Exercise description:
Report each line of the data that includes the word "pixels".

Records supplied:
--- --- ---

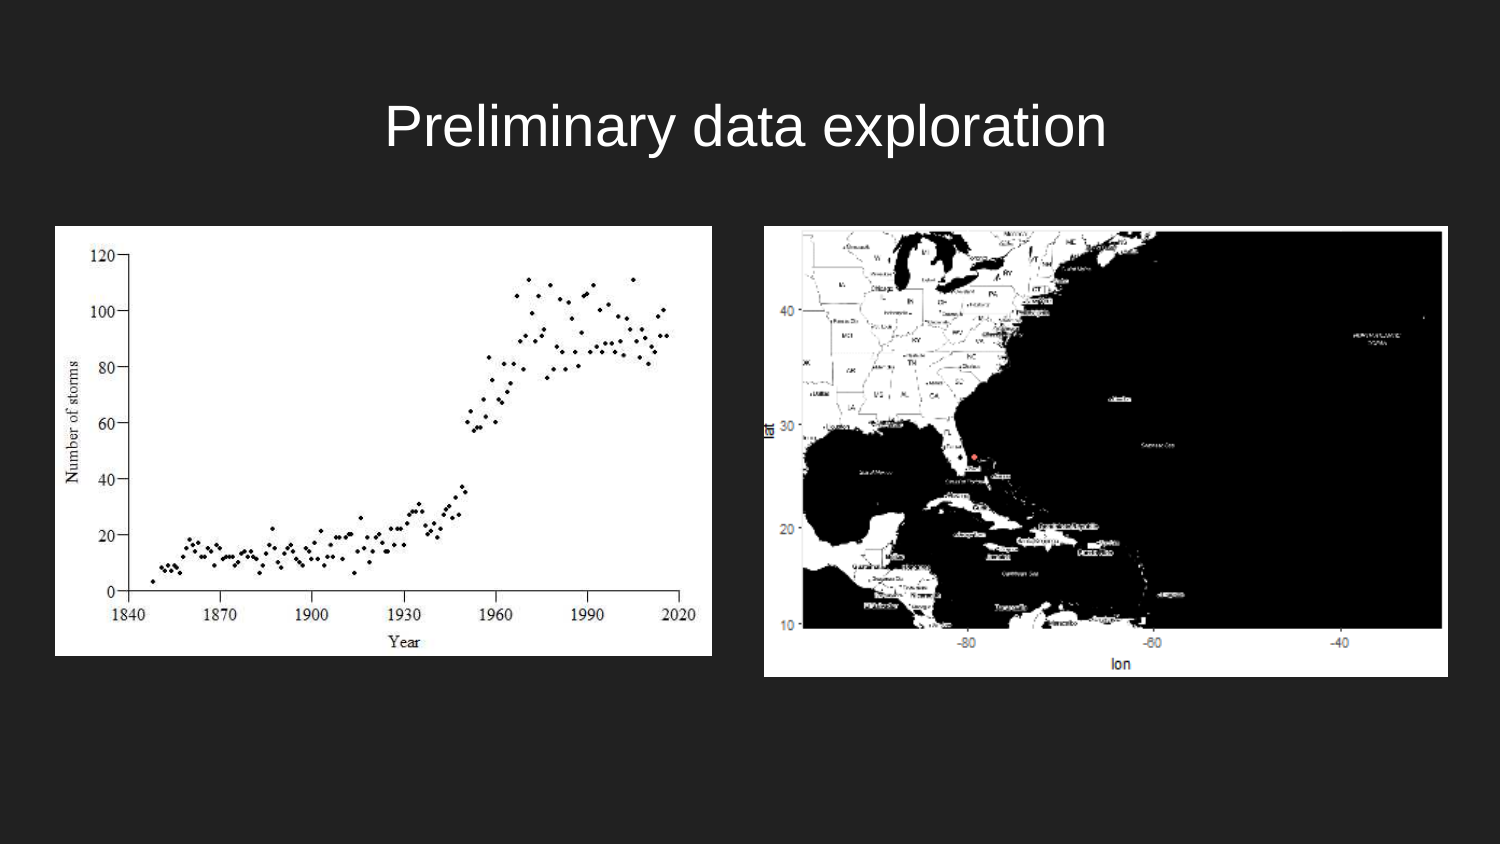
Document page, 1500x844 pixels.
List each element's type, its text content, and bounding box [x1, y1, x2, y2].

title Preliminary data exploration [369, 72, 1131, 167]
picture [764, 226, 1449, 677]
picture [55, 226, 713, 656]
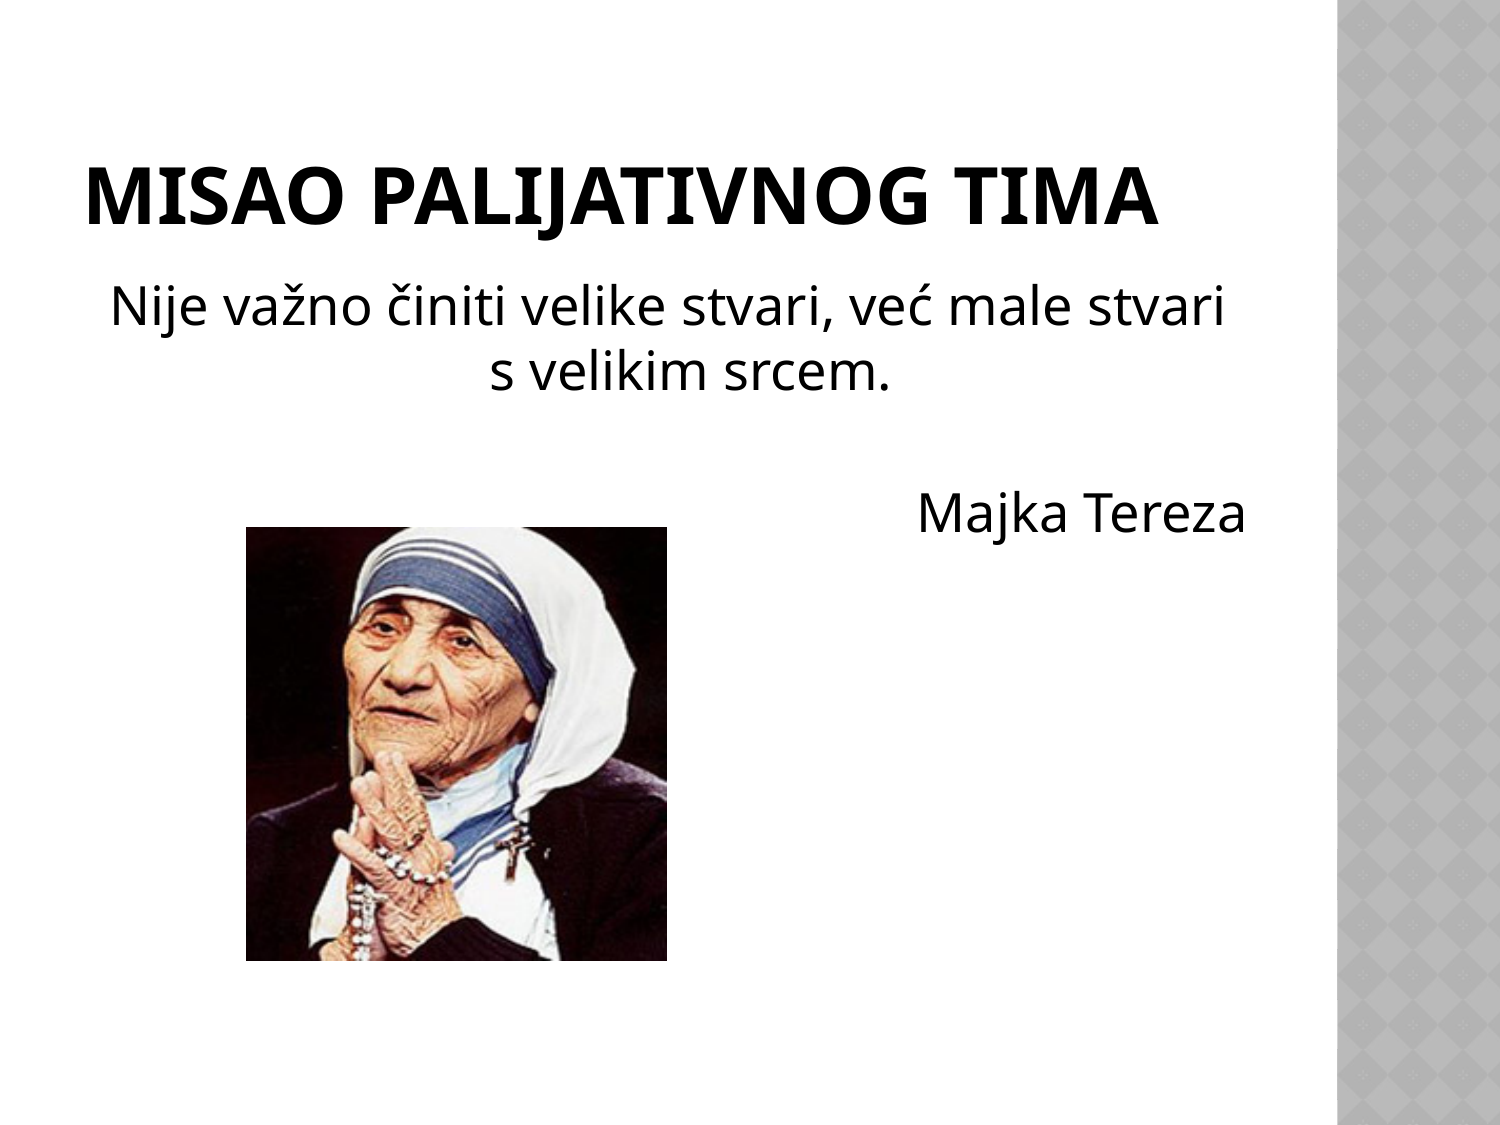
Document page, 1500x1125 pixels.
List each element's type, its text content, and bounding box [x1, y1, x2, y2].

--- --- ---

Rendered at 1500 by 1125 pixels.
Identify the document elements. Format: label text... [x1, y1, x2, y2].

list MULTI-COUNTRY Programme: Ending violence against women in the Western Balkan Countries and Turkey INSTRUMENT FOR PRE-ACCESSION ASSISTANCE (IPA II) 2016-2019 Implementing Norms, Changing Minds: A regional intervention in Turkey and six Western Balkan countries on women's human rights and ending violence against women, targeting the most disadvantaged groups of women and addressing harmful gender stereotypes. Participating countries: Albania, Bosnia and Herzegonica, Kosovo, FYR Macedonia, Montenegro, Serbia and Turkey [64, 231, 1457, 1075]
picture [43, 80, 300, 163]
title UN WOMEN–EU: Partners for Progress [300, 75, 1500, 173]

--- --- ---

Problem solution:
Document page, 1500x844 pixels.
Document page, 1500x1125 pixels.
Rendered at 1500 by 1125 pixels.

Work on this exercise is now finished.